Looking back, I saw God’s presence through the season. There were hardships, tears, hurt. But God was there. He never left our side, He held our hand through it all and gave pockets of joy and laughter.
Our little one year old is mostly healthy and mostly has grown into her laryngomalacia. She gets sick easily, we’ve become pros at using a nebulizer, and I find myself pausing to listen to her breathing often. But she is chunky, happy, and nurses whenever she has the chance to.

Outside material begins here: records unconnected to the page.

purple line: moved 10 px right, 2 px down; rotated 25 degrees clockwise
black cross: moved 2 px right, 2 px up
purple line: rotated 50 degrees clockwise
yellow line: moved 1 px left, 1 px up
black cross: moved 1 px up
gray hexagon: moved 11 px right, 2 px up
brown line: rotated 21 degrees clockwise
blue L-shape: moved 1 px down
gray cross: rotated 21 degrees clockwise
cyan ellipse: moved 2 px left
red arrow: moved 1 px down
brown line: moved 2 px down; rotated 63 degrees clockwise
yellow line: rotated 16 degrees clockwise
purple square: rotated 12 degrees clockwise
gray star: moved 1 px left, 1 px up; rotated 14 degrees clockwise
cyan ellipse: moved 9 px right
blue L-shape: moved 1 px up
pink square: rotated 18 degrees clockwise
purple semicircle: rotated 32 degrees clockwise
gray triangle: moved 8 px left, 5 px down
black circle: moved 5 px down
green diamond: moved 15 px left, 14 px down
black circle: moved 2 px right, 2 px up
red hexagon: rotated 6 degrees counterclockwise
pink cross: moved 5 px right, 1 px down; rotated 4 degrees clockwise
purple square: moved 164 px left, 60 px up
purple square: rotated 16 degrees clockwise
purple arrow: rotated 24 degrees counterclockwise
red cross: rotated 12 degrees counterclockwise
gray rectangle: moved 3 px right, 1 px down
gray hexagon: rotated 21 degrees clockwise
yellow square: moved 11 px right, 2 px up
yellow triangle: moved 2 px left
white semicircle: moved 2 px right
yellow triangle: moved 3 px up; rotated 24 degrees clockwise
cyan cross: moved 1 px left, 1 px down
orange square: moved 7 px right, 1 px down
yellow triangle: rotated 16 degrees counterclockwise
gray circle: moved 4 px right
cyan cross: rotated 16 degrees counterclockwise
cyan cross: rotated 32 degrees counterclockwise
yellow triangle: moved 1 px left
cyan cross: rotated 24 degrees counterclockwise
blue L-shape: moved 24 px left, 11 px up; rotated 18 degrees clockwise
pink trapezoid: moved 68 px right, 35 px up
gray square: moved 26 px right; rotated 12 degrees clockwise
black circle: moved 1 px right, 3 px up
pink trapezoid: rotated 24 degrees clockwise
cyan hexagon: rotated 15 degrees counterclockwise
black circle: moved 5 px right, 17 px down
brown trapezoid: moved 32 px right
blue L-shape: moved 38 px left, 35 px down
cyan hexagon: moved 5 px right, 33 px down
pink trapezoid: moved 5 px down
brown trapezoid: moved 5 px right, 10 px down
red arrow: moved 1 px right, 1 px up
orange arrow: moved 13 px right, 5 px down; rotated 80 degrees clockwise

The journey here was hard, but God never left us just like He never left Job.
In times that are purely hard, where it feels like the valley is so far down there is no way out, I pray that my first response is to kneel before God and worship.
In the darkest moments of 2024, I wondered what the purpose of life was. Looking back, I can find solace that the purpose of life isn’t health and happiness. The answer is one that won’t find itself in a short blog on Substack, but God is present. Through the celebrations and the joy, through the struggles, through the temptations, through the anxiety. In all honesty, this blog post is vulnerable and as Brenden reminded me, only the surface of the struggles we faced. But may my vulnerability be a reminder of God’s faithfulness through all things.
John 16:33, “I have told you these things, so that in me you may have peace. In this world you will have trouble. But take heart! I have overcome the world.”.